Külliye muhtarı!
Muhtarlar hepimizindi. Muhtar emmi… Muhtar amca… Koca Muhtar… Gerçi köyün zengini, ağası, mütegalibesi, mahallenin önde geleni, stokçu, vurguncu, tefecisi muhtara yanaşır, onu adamı yapmaya...

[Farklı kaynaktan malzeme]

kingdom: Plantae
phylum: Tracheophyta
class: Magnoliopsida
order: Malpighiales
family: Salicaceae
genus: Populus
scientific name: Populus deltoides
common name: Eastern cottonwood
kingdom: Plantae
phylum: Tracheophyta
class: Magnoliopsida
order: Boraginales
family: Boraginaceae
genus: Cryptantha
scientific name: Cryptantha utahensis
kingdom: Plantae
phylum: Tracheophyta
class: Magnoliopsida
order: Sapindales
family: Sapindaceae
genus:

Muhtarlar hepimizindi. Muhtar emmi… Muhtar amca… Koca Muhtar… Gerçi köyün zengini, ağası, mütegalibesi, mahallenin önde geleni, stokçu, vurguncu, tefecisi muhtara yanaşır, onu adamı yapmaya çalışırdı. Ancak muhtarlar genelde halkın yanında dururdu. Ayrım olmazdı.
Bu kültürü de yıktı.
Muhtarlar ikiye ayrıldı.
Saray alkışçısı!
Külliye muhtarları.
Sessiz ve efendi!
Halkın muhtarları.
Alkışçı Külliye muhtarlarımızı Cumhurbaşkanı özellikle parti grup toplantılarının yapıldığı ve TV’lerin parti liderlerine kamera tuttuğu salı günlerinde toplamayı seçti. AKP’ye yakın muhtarlar Cumhurbaşkanından davet alıyorlar. Külliye’ ye gidiyorlar. Cumhurbaşkanı, hedefine koyduğu kişilere; “kötü söz, yaralayıcı söz, ağır küfür, hakaret…” sıralıyor. Külliye muhtarları alkışlıyor. Sonra yemeğe geçiliyor.
* * *
Yine aynısı oldu.
Muhtarlar çağırıldı.
Cumhurbaşkanı, “İnsan boğazı kırk boğumdur, boğa boğa söyler… Düşünmeden söylenen sözler ocaklar söndürür, nice kalpleri yaralar…” atasözünü hiç aklına getirmeden saydı, sıraladı.